The group was inducted into the Rhythm and Blues Foundation in 2000 and Record appeared with the group on stage to perform and accept the award.

The group was inducted into the Vocal Group Hall of Fame in 2005 and the R&B Music Hall of Fame on August 17, 2013, at the Waetejen Auditorium in Cleveland.

On September 30, 2021, the Chi-Lites received star number 2,702 on the Hollywood Walk of Fame. The award presenters were SiriusXM radio personality Jeff Foxx from New York and Jimmie Walker, best known for his role as J.J. on Good Times. Joining Marshall Thompson was the current group his wife Tara Thompson, Fred Simon, Warren Tipton and Mack Miller. Former original Chi-Lites, now deceased, Eugene Record, Robert Squirrel Lester, and Creadel Red Jones will also be remembered.

On April 26, 2024, The Chi-Lites along with Dionne Warwick were inducted into the Atlantic City Walk of Fame at Brighton Park.
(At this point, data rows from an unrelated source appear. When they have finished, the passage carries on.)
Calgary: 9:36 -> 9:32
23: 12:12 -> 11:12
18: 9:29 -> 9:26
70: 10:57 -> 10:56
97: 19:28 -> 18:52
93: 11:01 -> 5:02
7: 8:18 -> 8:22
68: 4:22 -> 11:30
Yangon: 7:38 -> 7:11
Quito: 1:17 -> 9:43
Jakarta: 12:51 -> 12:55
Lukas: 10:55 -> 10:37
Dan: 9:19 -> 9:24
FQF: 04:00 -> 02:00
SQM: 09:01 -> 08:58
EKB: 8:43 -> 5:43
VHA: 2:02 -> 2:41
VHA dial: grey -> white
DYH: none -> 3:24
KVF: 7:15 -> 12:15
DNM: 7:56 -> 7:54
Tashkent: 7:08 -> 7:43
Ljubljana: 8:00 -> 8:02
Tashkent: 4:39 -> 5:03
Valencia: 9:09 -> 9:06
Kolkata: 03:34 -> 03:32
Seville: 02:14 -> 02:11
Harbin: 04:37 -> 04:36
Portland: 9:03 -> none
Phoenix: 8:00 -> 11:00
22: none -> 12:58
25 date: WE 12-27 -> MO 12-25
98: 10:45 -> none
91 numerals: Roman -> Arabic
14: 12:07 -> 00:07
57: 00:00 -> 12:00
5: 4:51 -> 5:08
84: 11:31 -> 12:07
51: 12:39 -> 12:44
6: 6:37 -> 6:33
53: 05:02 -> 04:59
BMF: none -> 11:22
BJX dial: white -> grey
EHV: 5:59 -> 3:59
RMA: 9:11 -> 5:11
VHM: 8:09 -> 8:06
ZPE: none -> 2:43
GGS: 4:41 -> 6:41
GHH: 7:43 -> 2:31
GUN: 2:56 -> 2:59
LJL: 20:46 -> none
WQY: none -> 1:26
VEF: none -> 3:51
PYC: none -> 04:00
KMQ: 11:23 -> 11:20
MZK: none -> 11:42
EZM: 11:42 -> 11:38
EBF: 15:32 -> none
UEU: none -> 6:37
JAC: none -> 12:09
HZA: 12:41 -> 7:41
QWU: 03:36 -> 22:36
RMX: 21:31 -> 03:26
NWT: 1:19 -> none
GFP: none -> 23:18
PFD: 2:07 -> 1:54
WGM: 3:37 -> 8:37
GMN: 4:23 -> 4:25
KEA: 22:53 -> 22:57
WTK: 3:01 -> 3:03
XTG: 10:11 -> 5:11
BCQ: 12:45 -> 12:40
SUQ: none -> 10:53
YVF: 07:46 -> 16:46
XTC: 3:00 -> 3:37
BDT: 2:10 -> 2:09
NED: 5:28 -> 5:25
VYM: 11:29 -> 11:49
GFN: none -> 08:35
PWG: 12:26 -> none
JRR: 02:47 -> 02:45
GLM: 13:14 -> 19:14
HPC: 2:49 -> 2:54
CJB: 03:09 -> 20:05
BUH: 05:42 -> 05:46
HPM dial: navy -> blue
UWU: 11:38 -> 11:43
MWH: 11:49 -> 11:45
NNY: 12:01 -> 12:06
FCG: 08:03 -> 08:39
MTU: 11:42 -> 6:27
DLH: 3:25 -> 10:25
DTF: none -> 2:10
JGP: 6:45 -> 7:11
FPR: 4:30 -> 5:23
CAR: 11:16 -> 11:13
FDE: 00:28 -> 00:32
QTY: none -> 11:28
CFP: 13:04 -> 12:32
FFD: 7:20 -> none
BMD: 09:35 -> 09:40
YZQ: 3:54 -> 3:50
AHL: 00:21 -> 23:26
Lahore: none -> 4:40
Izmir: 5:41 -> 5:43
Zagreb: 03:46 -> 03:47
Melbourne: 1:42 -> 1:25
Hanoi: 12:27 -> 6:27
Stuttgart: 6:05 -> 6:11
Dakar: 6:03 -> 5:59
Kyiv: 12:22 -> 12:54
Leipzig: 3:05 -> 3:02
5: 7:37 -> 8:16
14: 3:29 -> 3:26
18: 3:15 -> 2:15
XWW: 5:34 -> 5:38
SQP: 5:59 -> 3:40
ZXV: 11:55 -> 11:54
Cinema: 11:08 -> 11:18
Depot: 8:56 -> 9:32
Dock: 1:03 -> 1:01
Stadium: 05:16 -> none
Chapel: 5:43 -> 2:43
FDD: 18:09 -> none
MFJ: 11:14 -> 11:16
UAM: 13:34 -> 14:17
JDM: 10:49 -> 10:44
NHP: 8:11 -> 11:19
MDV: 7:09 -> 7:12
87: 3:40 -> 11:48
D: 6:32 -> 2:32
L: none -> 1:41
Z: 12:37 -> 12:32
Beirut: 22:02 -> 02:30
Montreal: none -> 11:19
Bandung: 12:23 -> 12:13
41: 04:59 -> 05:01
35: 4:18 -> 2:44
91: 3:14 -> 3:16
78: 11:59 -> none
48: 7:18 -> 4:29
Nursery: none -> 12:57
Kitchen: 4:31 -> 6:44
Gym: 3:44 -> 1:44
Presenters Wil Hart (original member of The Delfonics), Leroy Burgess, Stuart Bascombe and Russell Patterson (original members of Black Ivory), Cliff Perkins (original member of Soul Generation) and Marvin Brown (original member of The Unifics) inducted The Chi-Lites as the 6th honorees into the Atlantic City Walk of Fame.

==Personnel==
- Current members
- Marshall Thompson – 1959–present
- Tara Thompson – 1998–present
- Mack Miller – 2014–present

- Former members
- Robert "Squirrel" Lester – 1959–2010
- Eugene Record – 1959–1973, 1980–1988
- Creadel "Red" Jones – 1959–1973, 1980–1982
- Clarence Johnson – 1959–1964
- Fred Simon – 2010–2026
- Warren Tipton – 2018–2023

- Sidemen
- Stanley Anderson – 1973
- Willie Kinsey – 1973
- David "Doc" Roberson – 1973
- David Scott – 1976–1980
- Danny Johnson – 1976–1977
- Vandy Hampton – 1976–1980
- Frank Reed – 1988, 1990–1993, 1996–1998, 2001–2014
- Anthony Reynard Watson – 1988–1990, 1993–1996, 1998–2002
- Marzette Griffin – 2015–2018

==Discography==

- Give It Away (1969)
- I Like Your Lovin' (Do You Like Mine?) (1970)
- (For God's Sake) Give More Power to the People (1971)
- A Lonely Man (1972)
- A Letter to Myself (1973)
- Chi-Lites (1973)
- Toby (1974)
- Half a Love (1975)
- Happy Being Lonely (1976)
- The Fantastic Chi-Lites (1977)
- Heavenly Body (1980)
- Love Your Way Through (1981)
- Me and You (1982)
- Bottom's Up (1983)
- Steppin' Out (1984)
- Just Say You Love Me (1990)
- Help Wanted (1998)
- Low Key (2001)

==Filmography==
- 1996 – Original Gangstas, as themselves
- 2002 – Only the Strong Survive, as themselves

==Television appearances==
Soul Train
- December 18, 1971 / Season 1 Episode No. 12
- March 18, 1972 / Season 1 Episode No. 25
- March 31, 1973 / Season 2 Episode No. 24
- October 19, 1974 / Season 4 Episode No. 7
- February 28, 1976 / Season 5 Episode No. 28
- January 31, 1981 / Season 10 Episode No. 16
- April 17, 1982 / Season 11 Episode No. 20

American Bandstand
- January 13, 1973 / Season 16 Episode No. 12
- April 6, 1974 / Season 17 Episode No. 31
- January 18, 1975 / Season 1 Episode No. 12

The Sammy Davis Jr. Show
- January 10, 1976 / Season 2 Episode No. 15

Midnight Special
- September 21, 1973 / Season 2 Episode No. 2

Saturday Night Live

Eugene Record performed "Have You Seen Her" on April 8, 1978.